What the exercise asks:
A word-for-word restatement of the listing is the only acceptable answer.
── Information ──
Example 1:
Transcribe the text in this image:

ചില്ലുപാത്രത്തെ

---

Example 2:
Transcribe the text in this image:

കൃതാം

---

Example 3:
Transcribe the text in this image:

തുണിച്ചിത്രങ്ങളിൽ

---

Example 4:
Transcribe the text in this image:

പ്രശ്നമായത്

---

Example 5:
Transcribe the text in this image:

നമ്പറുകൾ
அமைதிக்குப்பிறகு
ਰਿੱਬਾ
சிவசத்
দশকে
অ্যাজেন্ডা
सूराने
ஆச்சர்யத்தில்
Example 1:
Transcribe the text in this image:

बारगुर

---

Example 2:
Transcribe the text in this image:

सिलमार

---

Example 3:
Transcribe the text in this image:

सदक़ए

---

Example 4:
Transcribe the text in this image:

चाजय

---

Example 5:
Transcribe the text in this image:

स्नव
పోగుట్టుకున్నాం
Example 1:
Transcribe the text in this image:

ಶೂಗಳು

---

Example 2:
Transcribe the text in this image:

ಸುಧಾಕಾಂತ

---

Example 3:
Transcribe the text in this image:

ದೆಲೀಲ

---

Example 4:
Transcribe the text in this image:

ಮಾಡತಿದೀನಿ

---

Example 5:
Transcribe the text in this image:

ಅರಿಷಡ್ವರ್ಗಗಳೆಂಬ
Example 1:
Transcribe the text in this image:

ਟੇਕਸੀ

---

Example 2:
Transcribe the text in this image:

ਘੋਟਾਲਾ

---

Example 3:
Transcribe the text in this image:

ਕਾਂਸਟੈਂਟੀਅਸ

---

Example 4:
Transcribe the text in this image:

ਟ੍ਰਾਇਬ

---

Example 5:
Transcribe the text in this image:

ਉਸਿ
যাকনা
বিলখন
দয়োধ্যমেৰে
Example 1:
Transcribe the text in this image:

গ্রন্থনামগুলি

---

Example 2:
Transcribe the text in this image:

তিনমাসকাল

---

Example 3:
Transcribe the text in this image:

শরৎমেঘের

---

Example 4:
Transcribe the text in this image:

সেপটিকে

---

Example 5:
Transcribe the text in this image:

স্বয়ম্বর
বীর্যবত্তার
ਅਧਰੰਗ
───
Completed task:
Example 1:
Transcribe the text in this image:

ചില്ലുപാത്രത്തെ

---

Example 2:
Transcribe the text in this image:

കൃതാം

---

Example 3:
Transcribe the text in this image:

തുണിച്ചിത്രങ്ങളിൽ

---

Example 4:
Transcribe the text in this image:

പ്രശ്നമായത്

---

Example 5:
Transcribe the text in this image:

നമ്പറുകൾ
அமைதிக்குப்பிறகு
ਰਿੱਬਾ
சிவசத்
দশকে
অ্যাজেন্ডা
सूराने
ஆச்சர்யத்தில்
Example 1:
Transcribe the text in this image:

बारगुर

---

Example 2:
Transcribe the text in this image:

सिलमार

---

Example 3:
Transcribe the text in this image:

सदक़ए

---

Example 4:
Transcribe the text in this image:

चाजय

---

Example 5:
Transcribe the text in this image:

स्नव
పోగుట్టుకున్నాం
Example 1:
Transcribe the text in this image:

ಶೂಗಳು

---

Example 2:
Transcribe the text in this image:

ಸುಧಾಕಾಂತ

---

Example 3:
Transcribe the text in this image:

ದೆಲೀಲ

---

Example 4:
Transcribe the text in this image:

ಮಾಡತಿದೀನಿ

---

Example 5:
Transcribe the text in this image:

ಅರಿಷಡ್ವರ್ಗಗಳೆಂಬ
Example 1:
Transcribe the text in this image:

ਟੇਕਸੀ

---

Example 2:
Transcribe the text in this image:

ਘੋਟਾਲਾ

---

Example 3:
Transcribe the text in this image:

ਕਾਂਸਟੈਂਟੀਅਸ

---

Example 4:
Transcribe the text in this image:

ਟ੍ਰਾਇਬ

---

Example 5:
Transcribe the text in this image:

ਉਸਿ
যাকনা
বিলখন
দয়োধ্যমেৰে
Example 1:
Transcribe the text in this image:

গ্রন্থনামগুলি

---

Example 2:
Transcribe the text in this image:

তিনমাসকাল

---

Example 3:
Transcribe the text in this image:

শরৎমেঘের

---

Example 4:
Transcribe the text in this image:

সেপটিকে

---

Example 5:
Transcribe the text in this image:

স্বয়ম্বর
বীর্যবত্তার
ਅਧਰੰਗ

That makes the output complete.